Матвей резко обернулся к нему и зло глянул сверху вниз, но слишком уж искусственно это выглядело и скрыть страха и обиды не удалось. Тогда парень напоследок впечатал кроссовку ему в живот и, тяжело дыша, как загнанный пес, убежал за своими.
Не было сомнений, кто из них двоих победил. Матвея трясло, ему было мерзко и тошно. От себя, от ситуации, от поцелуя. Но в тот же самый момент он прекрасно понимал, что честный ответ на предложение парня будет «да».
***
После истории Слава долго молчал, а Матвей ковырял потрескавшийся угол стола.

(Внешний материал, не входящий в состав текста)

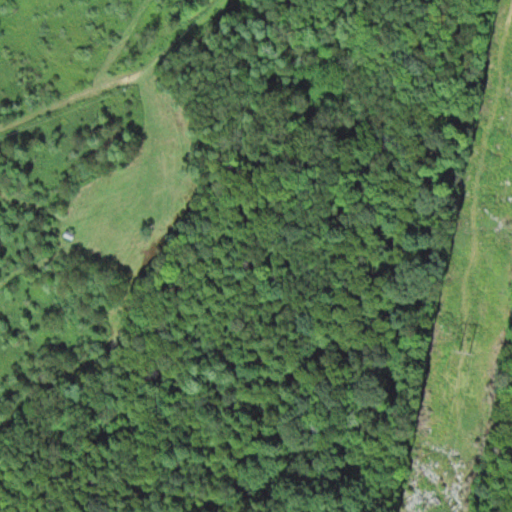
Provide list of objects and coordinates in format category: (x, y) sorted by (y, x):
power tower: (460, 344)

— Ну ты ведь знал, что я не святой… — парень не встречался с ним глазами.
— Знал.
— И сейчас я исправился же.
Мужчина не ответил.
— Ты мне не веришь?
— Я думаю, что можно сделать. Как помочь Истаму. Вряд ли он обращался в полицию. Обычно все боятся, что от этого проблем только прибавится.
Матвей испугался.
— Ты чего? Хочешь посадить меня?
— Нет. Может, нам уговорить его дать показания только против них?
— Ты с ума сошел? Они меня сдадут. Если это всплывет — мне сухим из воды не выйти! Слава!
— Да понял я. Поэтому и говорю, что еще думаю.
— Мне кажется, тут ничего не сделаешь… И откуда ты знаешь, что он не будет, как этот Петя из школы… Что ему не все равно. Мы тому тоже намеревались помочь, а потом забили…
— Матвей, тебе все равно? — Слава вдруг поднял на него глаза.
Юноша сбился, неоднозначно покрутил рукой.
— Я не думаю, что мы что-то можем сделать. Это же просто естественный отбор. Ты должен уметь выживать.
— Я понял, — Мстислав поднялся, парень испуганно проследил за ним глазами и вскочил сам. — Схожу в душ и буду собираться на работу.
Матвей растерялся, спешно заговорил:
— Слушай, ты же меня сам попросил рассказать. Ну и ты ведь знал заранее, кем я был и что я делал… Я не понимаю, я-я… Лучше бы ничего не говорил?
— Матвей, мне надо подумать.
— Что? Ты не будешь говорить со мной сейчас?!
— Я не могу. В двух словах: ты попал в болевую точку. Мне надо остыть.
Парень остался один посреди кухни и долго дышал-дышал-дышал. Мир вокруг фонил и рассыпался.